◆ Problem to solve
Each line of the entries, from the first to the line containing "more critical evaluation.", is to be transcribed exactly as it stands; include no other lines.

Plain-text document sources:
◇ ◇ ◇

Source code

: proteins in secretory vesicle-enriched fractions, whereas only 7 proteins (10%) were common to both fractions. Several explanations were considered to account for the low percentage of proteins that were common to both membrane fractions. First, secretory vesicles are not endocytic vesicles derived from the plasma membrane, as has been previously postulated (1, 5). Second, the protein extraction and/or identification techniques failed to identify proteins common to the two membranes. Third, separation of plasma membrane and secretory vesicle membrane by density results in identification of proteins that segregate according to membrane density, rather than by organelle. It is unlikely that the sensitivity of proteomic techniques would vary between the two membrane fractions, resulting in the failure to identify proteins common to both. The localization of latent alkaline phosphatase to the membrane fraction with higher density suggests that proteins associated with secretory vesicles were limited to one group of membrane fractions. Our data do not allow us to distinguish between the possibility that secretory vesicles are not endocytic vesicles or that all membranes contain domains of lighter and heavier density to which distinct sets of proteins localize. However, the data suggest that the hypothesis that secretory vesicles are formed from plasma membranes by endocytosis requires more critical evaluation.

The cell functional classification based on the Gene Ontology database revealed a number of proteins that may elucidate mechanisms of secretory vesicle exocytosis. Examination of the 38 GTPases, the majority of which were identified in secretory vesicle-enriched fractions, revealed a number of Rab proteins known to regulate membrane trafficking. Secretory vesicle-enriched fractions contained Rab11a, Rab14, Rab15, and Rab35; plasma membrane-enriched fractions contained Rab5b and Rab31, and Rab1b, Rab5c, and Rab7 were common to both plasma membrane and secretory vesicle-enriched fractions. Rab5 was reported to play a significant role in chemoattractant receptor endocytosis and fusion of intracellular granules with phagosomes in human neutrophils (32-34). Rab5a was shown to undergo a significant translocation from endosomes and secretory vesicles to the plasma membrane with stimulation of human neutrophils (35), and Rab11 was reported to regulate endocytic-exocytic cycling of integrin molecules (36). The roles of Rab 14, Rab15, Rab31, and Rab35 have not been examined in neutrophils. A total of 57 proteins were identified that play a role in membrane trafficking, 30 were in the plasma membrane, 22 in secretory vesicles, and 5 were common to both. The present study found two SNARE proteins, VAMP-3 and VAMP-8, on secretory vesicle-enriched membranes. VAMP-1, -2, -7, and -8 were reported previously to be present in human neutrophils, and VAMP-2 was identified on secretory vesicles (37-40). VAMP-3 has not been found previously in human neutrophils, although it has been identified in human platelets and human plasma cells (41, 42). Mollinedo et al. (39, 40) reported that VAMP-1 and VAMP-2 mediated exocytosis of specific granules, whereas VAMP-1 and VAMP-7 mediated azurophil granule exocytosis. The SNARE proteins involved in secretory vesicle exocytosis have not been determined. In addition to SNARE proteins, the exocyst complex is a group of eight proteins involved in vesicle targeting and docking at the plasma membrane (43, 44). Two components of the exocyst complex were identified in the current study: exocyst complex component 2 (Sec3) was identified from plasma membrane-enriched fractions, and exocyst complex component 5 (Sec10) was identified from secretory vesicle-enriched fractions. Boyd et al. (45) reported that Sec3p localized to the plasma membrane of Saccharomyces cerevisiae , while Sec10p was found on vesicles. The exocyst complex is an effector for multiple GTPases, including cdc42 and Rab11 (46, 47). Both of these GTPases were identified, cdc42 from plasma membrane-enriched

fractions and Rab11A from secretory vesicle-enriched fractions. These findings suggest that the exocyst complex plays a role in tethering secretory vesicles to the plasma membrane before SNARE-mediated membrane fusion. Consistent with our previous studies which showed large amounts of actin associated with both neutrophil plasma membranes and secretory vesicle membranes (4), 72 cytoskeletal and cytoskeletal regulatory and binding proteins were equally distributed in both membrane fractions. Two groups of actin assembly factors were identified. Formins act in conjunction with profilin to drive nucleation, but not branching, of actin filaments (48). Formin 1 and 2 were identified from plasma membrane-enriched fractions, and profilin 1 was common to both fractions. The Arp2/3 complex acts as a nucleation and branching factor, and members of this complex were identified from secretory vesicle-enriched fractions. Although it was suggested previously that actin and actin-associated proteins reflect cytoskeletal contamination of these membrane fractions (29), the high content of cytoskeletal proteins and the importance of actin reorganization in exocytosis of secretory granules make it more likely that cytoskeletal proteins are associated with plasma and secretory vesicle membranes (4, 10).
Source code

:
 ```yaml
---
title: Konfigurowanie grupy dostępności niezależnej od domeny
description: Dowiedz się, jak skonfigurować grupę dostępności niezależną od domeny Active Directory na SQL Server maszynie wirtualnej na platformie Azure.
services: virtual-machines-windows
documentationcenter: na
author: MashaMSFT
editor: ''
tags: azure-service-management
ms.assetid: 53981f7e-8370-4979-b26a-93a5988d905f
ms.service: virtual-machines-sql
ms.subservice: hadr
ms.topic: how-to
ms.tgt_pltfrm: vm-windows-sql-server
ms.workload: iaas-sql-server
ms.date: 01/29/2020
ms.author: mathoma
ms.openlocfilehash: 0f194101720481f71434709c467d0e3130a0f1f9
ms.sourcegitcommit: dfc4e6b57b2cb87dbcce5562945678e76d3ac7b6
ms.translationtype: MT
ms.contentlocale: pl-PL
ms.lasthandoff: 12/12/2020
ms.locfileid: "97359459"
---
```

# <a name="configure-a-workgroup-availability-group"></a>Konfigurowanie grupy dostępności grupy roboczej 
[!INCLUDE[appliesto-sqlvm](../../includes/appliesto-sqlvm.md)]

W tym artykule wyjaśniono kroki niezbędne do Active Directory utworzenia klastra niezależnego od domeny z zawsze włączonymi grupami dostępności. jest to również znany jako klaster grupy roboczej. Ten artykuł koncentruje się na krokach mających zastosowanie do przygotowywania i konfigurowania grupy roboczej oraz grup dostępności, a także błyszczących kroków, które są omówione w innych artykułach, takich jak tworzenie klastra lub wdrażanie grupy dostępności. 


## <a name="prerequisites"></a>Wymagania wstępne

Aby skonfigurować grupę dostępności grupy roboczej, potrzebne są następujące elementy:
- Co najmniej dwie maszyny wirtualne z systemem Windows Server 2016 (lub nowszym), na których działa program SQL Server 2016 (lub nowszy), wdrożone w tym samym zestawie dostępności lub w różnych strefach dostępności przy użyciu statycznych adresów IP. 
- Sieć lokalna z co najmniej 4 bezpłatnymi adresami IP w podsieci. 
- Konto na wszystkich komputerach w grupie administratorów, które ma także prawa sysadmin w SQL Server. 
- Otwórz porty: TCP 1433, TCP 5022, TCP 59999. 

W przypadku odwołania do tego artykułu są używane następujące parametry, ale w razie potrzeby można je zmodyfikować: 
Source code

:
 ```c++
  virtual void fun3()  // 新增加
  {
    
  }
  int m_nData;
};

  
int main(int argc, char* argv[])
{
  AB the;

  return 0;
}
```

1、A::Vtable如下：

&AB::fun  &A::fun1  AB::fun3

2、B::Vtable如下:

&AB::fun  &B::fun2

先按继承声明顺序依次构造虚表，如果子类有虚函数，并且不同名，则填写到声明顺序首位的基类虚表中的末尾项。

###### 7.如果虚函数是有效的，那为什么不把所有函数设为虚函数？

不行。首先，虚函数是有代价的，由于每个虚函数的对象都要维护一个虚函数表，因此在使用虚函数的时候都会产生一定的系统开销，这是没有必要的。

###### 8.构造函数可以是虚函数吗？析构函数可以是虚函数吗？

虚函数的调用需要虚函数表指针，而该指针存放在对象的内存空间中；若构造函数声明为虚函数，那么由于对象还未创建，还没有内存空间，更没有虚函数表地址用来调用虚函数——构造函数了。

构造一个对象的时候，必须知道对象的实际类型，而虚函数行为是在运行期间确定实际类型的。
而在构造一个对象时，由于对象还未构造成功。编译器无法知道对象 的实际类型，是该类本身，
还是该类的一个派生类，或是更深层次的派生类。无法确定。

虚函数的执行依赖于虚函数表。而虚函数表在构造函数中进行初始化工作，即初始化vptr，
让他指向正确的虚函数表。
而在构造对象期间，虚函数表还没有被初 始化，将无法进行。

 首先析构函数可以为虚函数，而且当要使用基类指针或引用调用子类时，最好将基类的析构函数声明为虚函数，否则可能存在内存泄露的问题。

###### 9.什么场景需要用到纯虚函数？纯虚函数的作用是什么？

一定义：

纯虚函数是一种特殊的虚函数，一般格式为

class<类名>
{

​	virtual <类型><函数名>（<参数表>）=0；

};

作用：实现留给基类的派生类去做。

◇ ◇ ◇

◆ Answer for the task
Source code

: proteins in secretory vesicle-enriched fractions, whereas only 7 proteins (10%) were common to both fractions. Several explanations were considered to account for the low percentage of proteins that were common to both membrane fractions. First, secretory vesicles are not endocytic vesicles derived from the plasma membrane, as has been previously postulated (1, 5). Second, the protein extraction and/or identification techniques failed to identify proteins common to the two membranes. Third, separation of plasma membrane and secretory vesicle membrane by density results in identification of proteins that segregate according to membrane density, rather than by organelle. It is unlikely that the sensitivity of proteomic techniques would vary between the two membrane fractions, resulting in the failure to identify proteins common to both. The localization of latent alkaline phosphatase to the membrane fraction with higher density suggests that proteins associated with secretory vesicles were limited to one group of membrane fractions. Our data do not allow us to distinguish between the possibility that secretory vesicles are not endocytic vesicles or that all membranes contain domains of lighter and heavier density to which distinct sets of proteins localize. However, the data suggest that the hypothesis that secretory vesicles are formed from plasma membranes by endocytosis requires more critical evaluation.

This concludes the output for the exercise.